You can read those two statutes by searching the Internet with the statute name and section numbers.
We are a small 32 unit association in south Florida. Our vice president has taken over doing the minutes of the meeting as her mother has currently taken over doing the bookkeeper. The minutes were/are the bookkeeper's job, but the VP is doing them now for the last three meetings. I feel that she is intentionally not signing the minute reports, as she has been on the board now in one position or another for seven plus years. Is this legal, her not signing off on the reports? They go in a master binder so we have a record of all our meetings, but the last three meetings that she has done, are not signed, so really there is no proof of who completed them? All our other meeting are signed by the previous two bookkeepers. This includes our annual meeting that we just had, she again did not sign the minutes?? please advise...
A board may simply by majority vote of the board members opt to conduct their meetings using Roberts Rules as their format. If a board does not chose Roberts then it is incumbent upon them to select some other guide or to publish their own rules. One cannot conduct a meaningful meeting until the board and the residents attending the meeting share common ground over the rules that dictate how the session shall be run.
Most important comment on this thread:
"Far too many questions posted on this forum deal with technicalities of following and applying rules rather than asking ourselves how do we promote a sense of community?"

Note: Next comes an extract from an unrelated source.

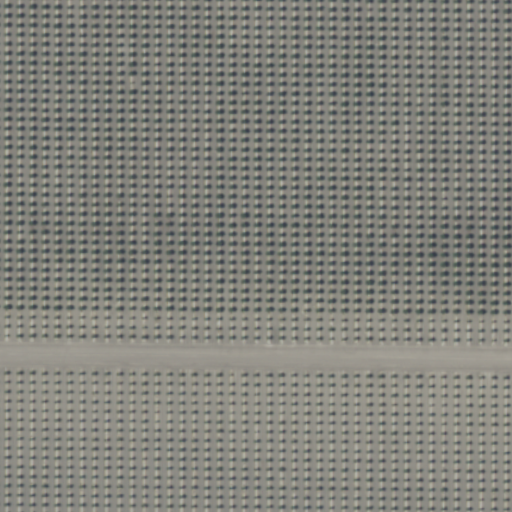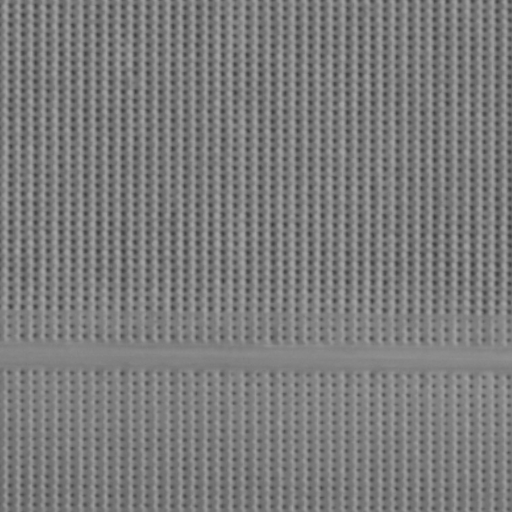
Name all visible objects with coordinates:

You have made the key point. If a community can really be established the Board/resident relationship is no problem.
The fact that the minutes are unsigned is, IMO,meaningless. Our minutes are unsigned and are professionally taken by a person who also takes minutes of the city council and other city boards, etc.

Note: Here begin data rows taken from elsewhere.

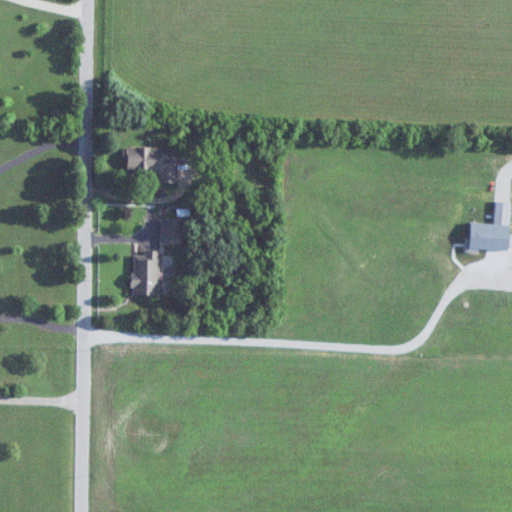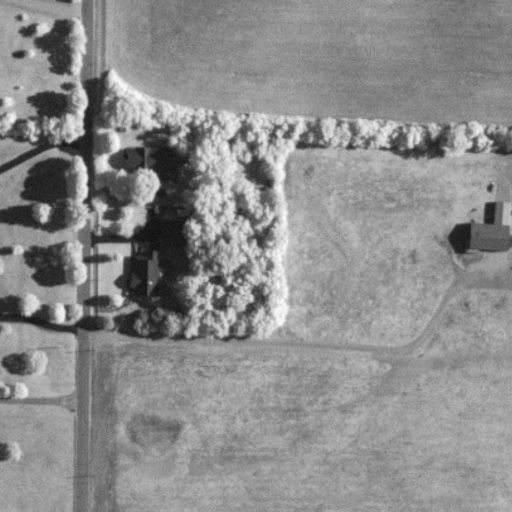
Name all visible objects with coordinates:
building: (153, 162)
building: (170, 232)
road: (15, 249)
road: (81, 256)
building: (146, 273)
road: (299, 342)
road: (40, 398)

I would be more concerned that the content of the minutes is correct.
Minutes should be signed and must be accepted or approved by the Board.
Perhaps they "should" be signed but I doubt there is a requirement, either in the assn's gov. docs. or state law. The minutes are "approved" by the BOD, the treasurer's report is "accepted" by the BOD.
I have had damaged done to my Florida condo due to construction & repairs done to the unit above me. All repairs were authorized by the board and paid through assessments. After repeated emails and finally a "registered" letter to the building committee chairman and spokesmen (also a board member), he has refused to even acknowledge the damage & correspondence. Unfortunately I don't have the funds necessary to hire an attorney and fight thier "unlimited" legal fund... shouldn't a response be mandatory...What rights do I have,??..any suggestions as to recourse...I did have a structual engineer inspect and concur with my findings and he found additional damage that was also done. There also appears to be collusion between contractor, manager and board as they all claimed that no damage was done to my unit when I initially brought the matter to thier attention .
In RFegards to Roberts Rules I know of no mandatory dictate that insists they be used to conduct a condo not HOA board meeting. But if such denial of their application is forthco0ming from a board then they must announce the rules that they will impose to control their meetings. To ignore this requirement is to foster a dictatorship and chaos.
Some assn bylaws require that RRO be used, but, IMO, most do not. I doubt that it's a requirement that the BOD announce what set of parliamentary procedures they will use to conduct their meetings. Because a board does not use RRO, or does not announce what parliamentary procedure they will use certainly does NOT mean a dictatorship is in place. Contrary to what you may think, or perhaps have experienced, there are many, many good boards out there who operate in the best interests of the assn and it's members.